(Saved data entries)
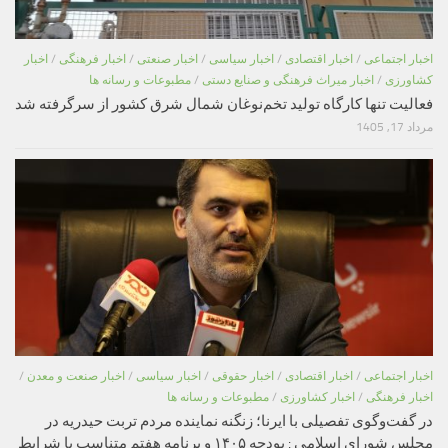
اخبار اجتماعی
/
اخبار اقتصادی
/
اخبار سیاسی
/
اخبار صنعتی
/
اخبار فرهنگی
/
اخبار
کشاورزی
/
اخبار میراث فرهنگی و صنایع دستی
/
مطبوعات و رسانه ها
فعالیت تنها کارگاه تولید تخم‌نوغان شمال شرق کشور از سرگرفته شد
مرداد 17, 1405
اخبار اجتماعی
/
اخبار اقتصادی
/
اخبار حقوقی
/
اخبار سیاسی
/
اخبار صنعت و معدن
/
اخبار فرهنگی
/
اخبار کشاورزی
/
مطبوعات و رسانه ها
در گفت‌وگوی تفصیلی با ایرنا؛ زنگنه نماینده مردم تربت حیدریه در
مجلس شورای اسلامی : بودجه ۱۴۰۵ و برنامه هفتم متناسب با شرایط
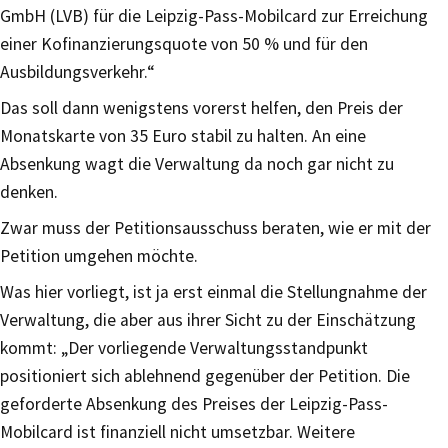
GmbH (LVB) für die Leipzig-Pass-Mobilcard zur Erreichung
einer Kofinanzierungsquote von 50 % und für den
Ausbildungsverkehr.“
Das soll dann wenigstens vorerst helfen, den Preis der
Monatskarte von 35 Euro stabil zu halten. An eine
Absenkung wagt die Verwaltung da noch gar nicht zu
denken.
Zwar muss der Petitionsausschuss beraten, wie er mit der
Petition umgehen möchte.
Was hier vorliegt, ist ja erst einmal die Stellungnahme der
Verwaltung, die aber aus ihrer Sicht zu der Einschätzung
kommt: „Der vorliegende Verwaltungsstandpunkt
positioniert sich ablehnend gegenüber der Petition. Die
geforderte Absenkung des Preises der Leipzig-Pass-
Mobilcard ist finanziell nicht umsetzbar. Weitere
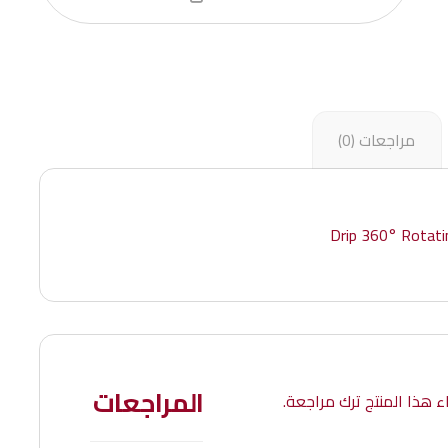
مراجعات (0)
Drip 360° Rotat
المراجعات
 هذا المنتج ترك مراجعة.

__Instruction__.
Reproduce the text of all the data above word for word and line for line, leaving out the pictures.

__Response area__.
اخبار اجتماعی
/
اخبار اقتصادی
/
اخبار سیاسی
/
اخبار صنعتی
/
اخبار فرهنگی
/
اخبار
کشاورزی
/
اخبار میراث فرهنگی و صنایع دستی
/
مطبوعات و رسانه ها
فعالیت تنها کارگاه تولید تخم‌نوغان شمال شرق کشور از سرگرفته شد
مرداد 17, 1405
اخبار اجتماعی
/
اخبار اقتصادی
/
اخبار حقوقی
/
اخبار سیاسی
/
اخبار صنعت و معدن
/
اخبار فرهنگی
/
اخبار کشاورزی
/
مطبوعات و رسانه ها
در گفت‌وگوی تفصیلی با ایرنا؛ زنگنه نماینده مردم تربت حیدریه در
مجلس شورای اسلامی : بودجه ۱۴۰۵ و برنامه هفتم متناسب با شرایط
GmbH (LVB) für die Leipzig-Pass-Mobilcard zur Erreichung
einer Kofinanzierungsquote von 50 % und für den
Ausbildungsverkehr.“
Das soll dann wenigstens vorerst helfen, den Preis der
Monatskarte von 35 Euro stabil zu halten. An eine
Absenkung wagt die Verwaltung da noch gar nicht zu
denken.
Zwar muss der Petitionsausschuss beraten, wie er mit der
Petition umgehen möchte.
Was hier vorliegt, ist ja erst einmal die Stellungnahme der
Verwaltung, die aber aus ihrer Sicht zu der Einschätzung
kommt: „Der vorliegende Verwaltungsstandpunkt
positioniert sich ablehnend gegenüber der Petition. Die
geforderte Absenkung des Preises der Leipzig-Pass-
Mobilcard ist finanziell nicht umsetzbar. Weitere
مراجعات (0)
Drip 360° Rotat
المراجعات
 هذا المنتج ترك مراجعة.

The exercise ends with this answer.